Maternal Metabolic Determinants of Neurodevelopmental Compromise
Objectives: We studied the relationships between clusters of maternal metabolic risk factors to identify women whose metabolic dysfunction places them at greatest risk for autism and ID.
Methods: We used a large population-based cohort of California births from 1991 to 2008 with linked information on ASD and ID diagnosis from the California Department of Developmental Services. Diabetes (type 2, gestational) and hypertensive disorders (chronic and gestational hypertension, preeclampsia, eclampsia) were identified by ICD-9-CM codes. Prepregnancy body mass index (BMI) was calculated using maternal weight and height information from birth files (available for birth years 2007 and 2008 only) and then categorized into obese (BMI ≥30), overweight (BMI 25-29.9), and healthy weight (BMI <25). Combinations of MCs were based on the presumed level of metabolic disruption, with the highest level of disruption expected for T2DM with any hypertensive disorders (HTN/PE). We conducted log-binomial regression models adjusted for birth year, maternal age, race, delivery payer, and parity to estimate risk ratios (RR) and 95% confidence intervals (CI) using the entire cohort of 1991-2008 births and a subset of 2007-2008 births with BMI data.
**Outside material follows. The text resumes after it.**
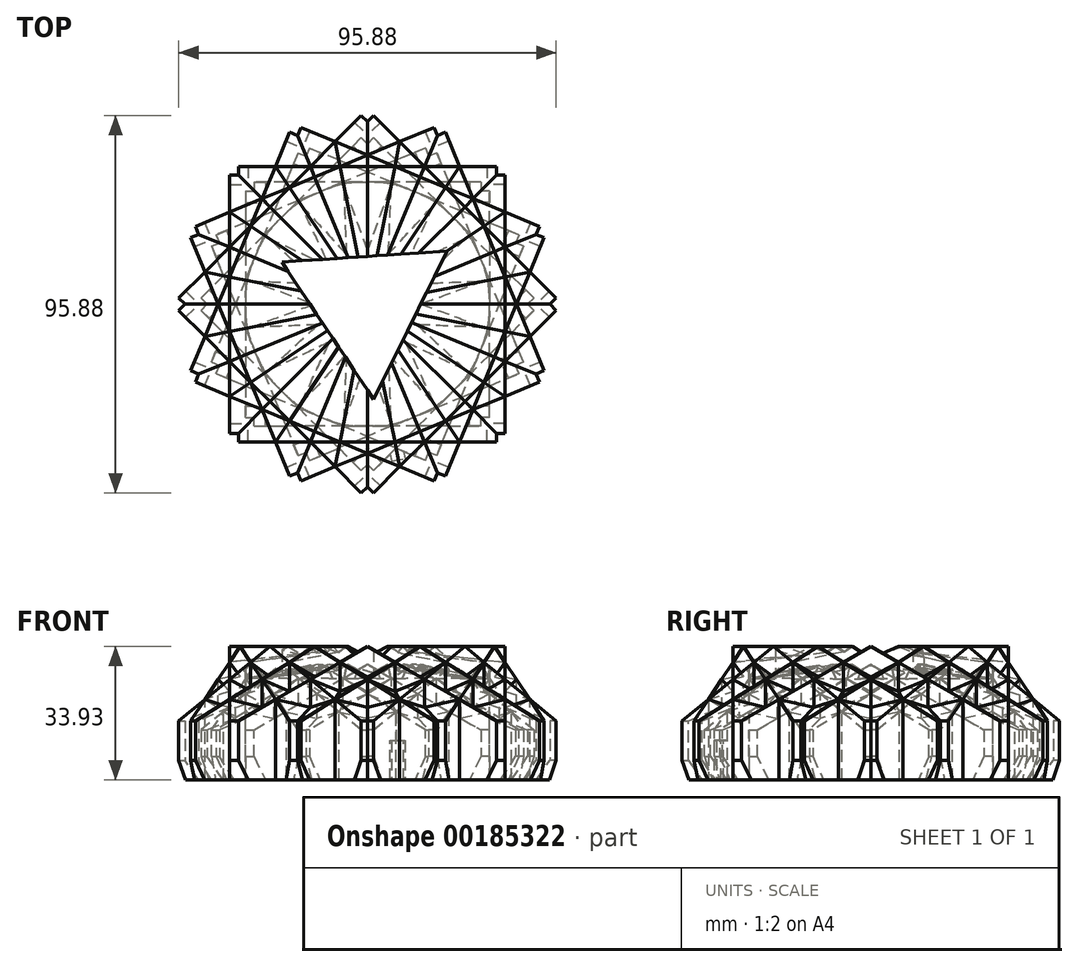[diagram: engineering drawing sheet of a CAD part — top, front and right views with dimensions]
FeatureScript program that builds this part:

Results: Women whose pregnancies were complicated by diabetes or hypertension were at highest risk for ASD relative to GP in the full cohort. Specifically, T2DM with HTN/PE was associated with a 52% increase in risk for ASD, followed by a 40% increase for T2DM without HTN/PE, and 37% increase for GDM with HTN/PE. Similarly, in our subset of 2007-2008 births, we observed varying magnitudes of association across combinations of MCs that included BMI categories compared to healthy weight without MCs. Mothers with T2DM irrespective of other MCs were at the highest risk for ASD, followed by GDM with either HTN/PE or obesity, and then PE with obesity. We did not find significant differences in risk for autism vs. ID in children born to mothers with diabetes or hypertension in the full cohort or our subset.
Conclusions: Our findings suggest that greater levels of metabolic disruption as evidenced by combinations of clinical diagnoses increase the risk of having a child with autism. Given that we did not observe differences in risk for autism relative to ID, the detrimental neurodevelopmental effects of metabolic disruption are not specific to autism alone.